• **Instruction**:
Each line below that includes the word "bằng" is to be reported.

Information Start Marker

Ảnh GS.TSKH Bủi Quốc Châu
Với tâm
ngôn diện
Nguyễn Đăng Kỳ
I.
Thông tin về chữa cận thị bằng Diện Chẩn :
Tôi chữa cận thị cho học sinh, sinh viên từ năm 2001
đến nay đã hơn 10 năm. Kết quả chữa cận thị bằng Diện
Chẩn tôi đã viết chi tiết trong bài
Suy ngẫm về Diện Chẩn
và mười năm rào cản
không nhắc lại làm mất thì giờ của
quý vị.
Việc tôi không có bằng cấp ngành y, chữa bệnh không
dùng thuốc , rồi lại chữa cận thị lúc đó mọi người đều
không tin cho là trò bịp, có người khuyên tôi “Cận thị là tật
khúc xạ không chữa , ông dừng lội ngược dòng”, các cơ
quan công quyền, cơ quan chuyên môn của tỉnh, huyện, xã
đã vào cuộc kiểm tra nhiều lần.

Information End Marker

• **Result for this exercise**:
Thông tin về chữa cận thị bằng Diện Chẩn :
đến nay đã hơn 10 năm. Kết quả chữa cận thị bằng Diện
Việc tôi không có bằng cấp ngành y, chữa bệnh không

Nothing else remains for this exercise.